## TASK REQUIREMENTS
Transcribe every line of the saved entries below, character for character, without changing anything.

Saved entries:

━━━━

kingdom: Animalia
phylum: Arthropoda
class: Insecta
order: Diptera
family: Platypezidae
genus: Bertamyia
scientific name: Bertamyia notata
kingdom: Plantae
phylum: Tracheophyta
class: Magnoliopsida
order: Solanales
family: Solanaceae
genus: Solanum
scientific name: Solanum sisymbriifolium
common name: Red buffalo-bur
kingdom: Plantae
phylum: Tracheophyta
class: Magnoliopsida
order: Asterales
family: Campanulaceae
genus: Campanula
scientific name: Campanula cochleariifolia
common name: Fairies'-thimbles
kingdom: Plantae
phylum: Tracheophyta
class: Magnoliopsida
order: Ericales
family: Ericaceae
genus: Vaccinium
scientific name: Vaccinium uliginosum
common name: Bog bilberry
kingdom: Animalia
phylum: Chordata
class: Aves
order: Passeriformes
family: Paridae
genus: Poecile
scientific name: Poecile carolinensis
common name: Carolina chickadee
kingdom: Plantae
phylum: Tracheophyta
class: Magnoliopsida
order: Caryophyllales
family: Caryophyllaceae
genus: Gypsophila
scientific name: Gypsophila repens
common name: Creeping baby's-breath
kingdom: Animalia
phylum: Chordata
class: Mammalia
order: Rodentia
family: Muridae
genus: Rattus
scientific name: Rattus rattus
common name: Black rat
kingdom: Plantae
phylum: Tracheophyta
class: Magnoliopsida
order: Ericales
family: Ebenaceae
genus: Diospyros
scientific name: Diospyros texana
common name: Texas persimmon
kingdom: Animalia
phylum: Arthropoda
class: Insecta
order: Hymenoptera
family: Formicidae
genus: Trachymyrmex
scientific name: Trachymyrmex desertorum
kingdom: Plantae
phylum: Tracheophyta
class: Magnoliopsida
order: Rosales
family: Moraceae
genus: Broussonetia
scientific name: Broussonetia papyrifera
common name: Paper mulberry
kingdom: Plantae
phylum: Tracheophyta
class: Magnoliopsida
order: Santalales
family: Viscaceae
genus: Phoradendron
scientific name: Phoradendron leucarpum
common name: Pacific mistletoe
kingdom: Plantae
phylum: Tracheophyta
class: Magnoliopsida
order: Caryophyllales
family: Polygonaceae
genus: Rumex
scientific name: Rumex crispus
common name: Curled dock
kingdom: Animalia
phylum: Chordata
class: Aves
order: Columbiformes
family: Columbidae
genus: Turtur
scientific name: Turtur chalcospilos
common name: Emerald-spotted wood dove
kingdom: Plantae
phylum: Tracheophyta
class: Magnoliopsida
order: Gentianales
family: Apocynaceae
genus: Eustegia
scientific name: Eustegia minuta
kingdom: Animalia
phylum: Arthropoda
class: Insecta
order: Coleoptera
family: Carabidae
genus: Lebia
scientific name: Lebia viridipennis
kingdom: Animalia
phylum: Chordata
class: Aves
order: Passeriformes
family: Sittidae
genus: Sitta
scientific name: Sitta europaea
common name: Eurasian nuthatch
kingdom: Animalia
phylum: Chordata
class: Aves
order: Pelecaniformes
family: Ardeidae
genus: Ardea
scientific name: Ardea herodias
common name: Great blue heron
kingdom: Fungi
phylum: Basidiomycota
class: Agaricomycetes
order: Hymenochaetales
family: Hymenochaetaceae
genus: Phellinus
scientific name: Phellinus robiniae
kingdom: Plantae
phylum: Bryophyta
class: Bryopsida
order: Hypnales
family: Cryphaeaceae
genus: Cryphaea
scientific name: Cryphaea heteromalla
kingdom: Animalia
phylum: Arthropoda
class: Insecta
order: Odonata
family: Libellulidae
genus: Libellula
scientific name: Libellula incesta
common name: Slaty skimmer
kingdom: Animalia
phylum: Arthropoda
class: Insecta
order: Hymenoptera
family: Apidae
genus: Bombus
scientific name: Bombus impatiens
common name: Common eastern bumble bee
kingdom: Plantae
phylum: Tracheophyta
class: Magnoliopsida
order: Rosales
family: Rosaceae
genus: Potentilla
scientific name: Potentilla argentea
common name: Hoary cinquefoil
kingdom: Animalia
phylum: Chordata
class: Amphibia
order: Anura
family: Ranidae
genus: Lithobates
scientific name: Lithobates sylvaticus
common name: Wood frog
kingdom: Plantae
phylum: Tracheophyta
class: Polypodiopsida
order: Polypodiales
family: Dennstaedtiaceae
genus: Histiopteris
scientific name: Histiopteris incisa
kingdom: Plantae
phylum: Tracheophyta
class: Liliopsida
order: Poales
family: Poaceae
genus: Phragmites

━━━━

## TASK SOLUTION
kingdom: Animalia
phylum: Arthropoda
class: Insecta
order: Diptera
family: Platypezidae
genus: Bertamyia
scientific name: Bertamyia notata
kingdom: Plantae
phylum: Tracheophyta
class: Magnoliopsida
order: Solanales
family: Solanaceae
genus: Solanum
scientific name: Solanum sisymbriifolium
common name: Red buffalo-bur
kingdom: Plantae
phylum: Tracheophyta
class: Magnoliopsida
order: Asterales
family: Campanulaceae
genus: Campanula
scientific name: Campanula cochleariifolia
common name: Fairies'-thimbles
kingdom: Plantae
phylum: Tracheophyta
class: Magnoliopsida
order: Ericales
family: Ericaceae
genus: Vaccinium
scientific name: Vaccinium uliginosum
common name: Bog bilberry
kingdom: Animalia
phylum: Chordata
class: Aves
order: Passeriformes
family: Paridae
genus: Poecile
scientific name: Poecile carolinensis
common name: Carolina chickadee
kingdom: Plantae
phylum: Tracheophyta
class: Magnoliopsida
order: Caryophyllales
family: Caryophyllaceae
genus: Gypsophila
scientific name: Gypsophila repens
common name: Creeping baby's-breath
kingdom: Animalia
phylum: Chordata
class: Mammalia
order: Rodentia
family: Muridae
genus: Rattus
scientific name: Rattus rattus
common name: Black rat
kingdom: Plantae
phylum: Tracheophyta
class: Magnoliopsida
order: Ericales
family: Ebenaceae
genus: Diospyros
scientific name: Diospyros texana
common name: Texas persimmon
kingdom: Animalia
phylum: Arthropoda
class: Insecta
order: Hymenoptera
family: Formicidae
genus: Trachymyrmex
scientific name: Trachymyrmex desertorum
kingdom: Plantae
phylum: Tracheophyta
class: Magnoliopsida
order: Rosales
family: Moraceae
genus: Broussonetia
scientific name: Broussonetia papyrifera
common name: Paper mulberry
kingdom: Plantae
phylum: Tracheophyta
class: Magnoliopsida
order: Santalales
family: Viscaceae
genus: Phoradendron
scientific name: Phoradendron leucarpum
common name: Pacific mistletoe
kingdom: Plantae
phylum: Tracheophyta
class: Magnoliopsida
order: Caryophyllales
family: Polygonaceae
genus: Rumex
scientific name: Rumex crispus
common name: Curled dock
kingdom: Animalia
phylum: Chordata
class: Aves
order: Columbiformes
family: Columbidae
genus: Turtur
scientific name: Turtur chalcospilos
common name: Emerald-spotted wood dove
kingdom: Plantae
phylum: Tracheophyta
class: Magnoliopsida
order: Gentianales
family: Apocynaceae
genus: Eustegia
scientific name: Eustegia minuta
kingdom: Animalia
phylum: Arthropoda
class: Insecta
order: Coleoptera
family: Carabidae
genus: Lebia
scientific name: Lebia viridipennis
kingdom: Animalia
phylum: Chordata
class: Aves
order: Passeriformes
family: Sittidae
genus: Sitta
scientific name: Sitta europaea
common name: Eurasian nuthatch
kingdom: Animalia
phylum: Chordata
class: Aves
order: Pelecaniformes
family: Ardeidae
genus: Ardea
scientific name: Ardea herodias
common name: Great blue heron
kingdom: Fungi
phylum: Basidiomycota
class: Agaricomycetes
order: Hymenochaetales
family: Hymenochaetaceae
genus: Phellinus
scientific name: Phellinus robiniae
kingdom: Plantae
phylum: Bryophyta
class: Bryopsida
order: Hypnales
family: Cryphaeaceae
genus: Cryphaea
scientific name: Cryphaea heteromalla
kingdom: Animalia
phylum: Arthropoda
class: Insecta
order: Odonata
family: Libellulidae
genus: Libellula
scientific name: Libellula incesta
common name: Slaty skimmer
kingdom: Animalia
phylum: Arthropoda
class: Insecta
order: Hymenoptera
family: Apidae
genus: Bombus
scientific name: Bombus impatiens
common name: Common eastern bumble bee
kingdom: Plantae
phylum: Tracheophyta
class: Magnoliopsida
order: Rosales
family: Rosaceae
genus: Potentilla
scientific name: Potentilla argentea
common name: Hoary cinquefoil
kingdom: Animalia
phylum: Chordata
class: Amphibia
order: Anura
family: Ranidae
genus: Lithobates
scientific name: Lithobates sylvaticus
common name: Wood frog
kingdom: Plantae
phylum: Tracheophyta
class: Polypodiopsida
order: Polypodiales
family: Dennstaedtiaceae
genus: Histiopteris
scientific name: Histiopteris incisa
kingdom: Plantae
phylum: Tracheophyta
class: Liliopsida
order: Poales
family: Poaceae
genus: Phragmites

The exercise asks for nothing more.